___ MATERIAL SHOWN ___

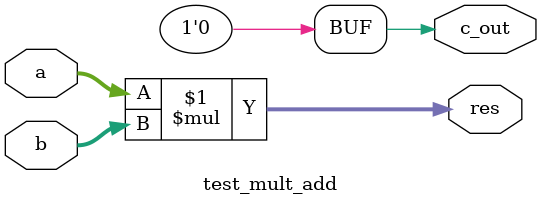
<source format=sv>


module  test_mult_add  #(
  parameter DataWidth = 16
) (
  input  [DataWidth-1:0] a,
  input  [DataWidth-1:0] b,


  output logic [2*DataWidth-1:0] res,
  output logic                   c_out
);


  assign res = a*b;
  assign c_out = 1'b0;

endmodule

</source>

___
___ MATERIAL SHOWN ___

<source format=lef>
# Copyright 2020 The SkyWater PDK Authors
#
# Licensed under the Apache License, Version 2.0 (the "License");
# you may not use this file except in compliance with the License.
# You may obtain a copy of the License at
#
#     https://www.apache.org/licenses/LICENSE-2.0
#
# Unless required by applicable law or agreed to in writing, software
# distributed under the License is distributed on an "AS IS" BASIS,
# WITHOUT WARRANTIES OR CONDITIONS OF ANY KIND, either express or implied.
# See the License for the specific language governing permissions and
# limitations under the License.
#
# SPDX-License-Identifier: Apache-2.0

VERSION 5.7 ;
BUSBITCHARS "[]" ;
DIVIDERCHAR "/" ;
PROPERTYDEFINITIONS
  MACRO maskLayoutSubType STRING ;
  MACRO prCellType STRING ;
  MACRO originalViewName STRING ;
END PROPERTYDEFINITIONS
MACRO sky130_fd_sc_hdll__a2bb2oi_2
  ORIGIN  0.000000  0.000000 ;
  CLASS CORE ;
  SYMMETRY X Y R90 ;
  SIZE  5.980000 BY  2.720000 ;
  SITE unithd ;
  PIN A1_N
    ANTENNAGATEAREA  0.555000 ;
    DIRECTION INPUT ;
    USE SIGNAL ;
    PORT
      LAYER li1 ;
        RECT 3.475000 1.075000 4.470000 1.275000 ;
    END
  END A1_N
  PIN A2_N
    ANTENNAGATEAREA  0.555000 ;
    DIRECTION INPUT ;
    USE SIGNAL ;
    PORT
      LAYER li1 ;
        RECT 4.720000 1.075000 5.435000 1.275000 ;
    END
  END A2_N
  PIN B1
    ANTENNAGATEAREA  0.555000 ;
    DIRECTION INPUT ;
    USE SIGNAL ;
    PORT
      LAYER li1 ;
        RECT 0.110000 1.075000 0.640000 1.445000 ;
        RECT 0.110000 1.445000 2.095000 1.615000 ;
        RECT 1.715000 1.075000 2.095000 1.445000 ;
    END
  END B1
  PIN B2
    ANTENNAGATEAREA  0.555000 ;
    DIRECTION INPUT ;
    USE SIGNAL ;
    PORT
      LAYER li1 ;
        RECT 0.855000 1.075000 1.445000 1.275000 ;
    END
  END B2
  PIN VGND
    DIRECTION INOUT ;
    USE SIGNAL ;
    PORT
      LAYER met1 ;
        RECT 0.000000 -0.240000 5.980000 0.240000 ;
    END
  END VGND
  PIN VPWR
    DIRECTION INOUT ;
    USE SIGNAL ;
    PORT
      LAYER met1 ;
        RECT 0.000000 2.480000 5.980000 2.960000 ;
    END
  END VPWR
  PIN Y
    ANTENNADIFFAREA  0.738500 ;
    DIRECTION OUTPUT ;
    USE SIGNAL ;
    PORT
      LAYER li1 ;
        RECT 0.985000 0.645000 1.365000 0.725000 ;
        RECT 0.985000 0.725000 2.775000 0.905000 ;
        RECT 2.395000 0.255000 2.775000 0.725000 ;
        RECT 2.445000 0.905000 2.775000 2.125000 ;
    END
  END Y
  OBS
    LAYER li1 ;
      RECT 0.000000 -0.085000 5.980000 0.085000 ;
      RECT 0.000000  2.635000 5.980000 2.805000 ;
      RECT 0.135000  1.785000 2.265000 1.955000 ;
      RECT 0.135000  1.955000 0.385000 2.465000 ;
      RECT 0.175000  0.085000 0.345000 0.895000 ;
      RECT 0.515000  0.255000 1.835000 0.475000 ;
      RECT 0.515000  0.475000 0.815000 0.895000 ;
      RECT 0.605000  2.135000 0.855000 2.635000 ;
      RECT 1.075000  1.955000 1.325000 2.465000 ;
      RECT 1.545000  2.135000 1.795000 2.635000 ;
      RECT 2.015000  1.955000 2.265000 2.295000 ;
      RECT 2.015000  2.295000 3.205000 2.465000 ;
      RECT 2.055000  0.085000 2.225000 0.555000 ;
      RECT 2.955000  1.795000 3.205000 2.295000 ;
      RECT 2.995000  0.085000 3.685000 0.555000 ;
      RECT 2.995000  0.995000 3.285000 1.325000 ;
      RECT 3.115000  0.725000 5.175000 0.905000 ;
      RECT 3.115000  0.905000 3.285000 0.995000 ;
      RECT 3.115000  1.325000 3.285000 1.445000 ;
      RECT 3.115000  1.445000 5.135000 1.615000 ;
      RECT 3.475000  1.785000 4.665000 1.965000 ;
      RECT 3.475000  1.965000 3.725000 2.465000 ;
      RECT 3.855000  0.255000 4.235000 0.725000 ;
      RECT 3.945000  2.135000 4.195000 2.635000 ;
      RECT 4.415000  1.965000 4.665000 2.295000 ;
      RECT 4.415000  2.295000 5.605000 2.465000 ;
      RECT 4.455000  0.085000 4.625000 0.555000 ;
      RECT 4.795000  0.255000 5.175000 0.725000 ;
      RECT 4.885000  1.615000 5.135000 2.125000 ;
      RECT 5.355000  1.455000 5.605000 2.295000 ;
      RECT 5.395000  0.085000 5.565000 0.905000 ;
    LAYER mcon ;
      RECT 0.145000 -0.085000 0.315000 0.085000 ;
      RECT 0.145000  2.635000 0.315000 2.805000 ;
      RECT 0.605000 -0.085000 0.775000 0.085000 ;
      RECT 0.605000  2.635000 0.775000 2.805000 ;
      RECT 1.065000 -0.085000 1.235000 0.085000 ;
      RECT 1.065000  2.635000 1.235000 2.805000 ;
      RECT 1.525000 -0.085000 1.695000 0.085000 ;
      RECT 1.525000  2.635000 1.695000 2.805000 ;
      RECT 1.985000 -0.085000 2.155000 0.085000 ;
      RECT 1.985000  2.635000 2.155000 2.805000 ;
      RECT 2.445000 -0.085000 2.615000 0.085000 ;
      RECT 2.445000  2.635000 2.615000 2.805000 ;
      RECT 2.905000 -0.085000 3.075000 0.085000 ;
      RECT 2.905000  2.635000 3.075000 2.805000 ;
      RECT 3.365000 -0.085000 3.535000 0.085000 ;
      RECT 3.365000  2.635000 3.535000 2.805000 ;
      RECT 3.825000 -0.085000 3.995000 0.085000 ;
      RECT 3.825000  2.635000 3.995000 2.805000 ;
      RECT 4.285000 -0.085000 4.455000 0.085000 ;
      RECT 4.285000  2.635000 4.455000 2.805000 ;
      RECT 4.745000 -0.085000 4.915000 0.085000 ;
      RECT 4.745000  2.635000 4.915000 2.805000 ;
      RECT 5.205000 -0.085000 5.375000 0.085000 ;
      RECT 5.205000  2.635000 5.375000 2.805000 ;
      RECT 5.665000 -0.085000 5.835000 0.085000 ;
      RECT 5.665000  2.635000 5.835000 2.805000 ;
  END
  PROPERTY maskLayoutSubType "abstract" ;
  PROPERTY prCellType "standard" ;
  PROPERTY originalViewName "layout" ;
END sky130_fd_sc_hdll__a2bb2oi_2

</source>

___

= DIRECTIONS =
Of the lines above, output exactly those from the line bearing "3.285000 1.445000 ;" through the line bearing "5.375000 2.805000 ;", inclusive.

= WRITTEN SOLUTION =
      RECT 3.115000  1.325000 3.285000 1.445000 ;
      RECT 3.115000  1.445000 5.135000 1.615000 ;
      RECT 3.475000  1.785000 4.665000 1.965000 ;
      RECT 3.475000  1.965000 3.725000 2.465000 ;
      RECT 3.855000  0.255000 4.235000 0.725000 ;
      RECT 3.945000  2.135000 4.195000 2.635000 ;
      RECT 4.415000  1.965000 4.665000 2.295000 ;
      RECT 4.415000  2.295000 5.605000 2.465000 ;
      RECT 4.455000  0.085000 4.625000 0.555000 ;
      RECT 4.795000  0.255000 5.175000 0.725000 ;
      RECT 4.885000  1.615000 5.135000 2.125000 ;
      RECT 5.355000  1.455000 5.605000 2.295000 ;
      RECT 5.395000  0.085000 5.565000 0.905000 ;
    LAYER mcon ;
      RECT 0.145000 -0.085000 0.315000 0.085000 ;
      RECT 0.145000  2.635000 0.315000 2.805000 ;
      RECT 0.605000 -0.085000 0.775000 0.085000 ;
      RECT 0.605000  2.635000 0.775000 2.805000 ;
      RECT 1.065000 -0.085000 1.235000 0.085000 ;
      RECT 1.065000  2.635000 1.235000 2.805000 ;
      RECT 1.525000 -0.085000 1.695000 0.085000 ;
      RECT 1.525000  2.635000 1.695000 2.805000 ;
      RECT 1.985000 -0.085000 2.155000 0.085000 ;
      RECT 1.985000  2.635000 2.155000 2.805000 ;
      RECT 2.445000 -0.085000 2.615000 0.085000 ;
      RECT 2.445000  2.635000 2.615000 2.805000 ;
      RECT 2.905000 -0.085000 3.075000 0.085000 ;
      RECT 2.905000  2.635000 3.075000 2.805000 ;
      RECT 3.365000 -0.085000 3.535000 0.085000 ;
      RECT 3.365000  2.635000 3.535000 2.805000 ;
      RECT 3.825000 -0.085000 3.995000 0.085000 ;
      RECT 3.825000  2.635000 3.995000 2.805000 ;
      RECT 4.285000 -0.085000 4.455000 0.085000 ;
      RECT 4.285000  2.635000 4.455000 2.805000 ;
      RECT 4.745000 -0.085000 4.915000 0.085000 ;
      RECT 4.745000  2.635000 4.915000 2.805000 ;
      RECT 5.205000 -0.085000 5.375000 0.085000 ;
      RECT 5.205000  2.635000 5.375000 2.805000 ;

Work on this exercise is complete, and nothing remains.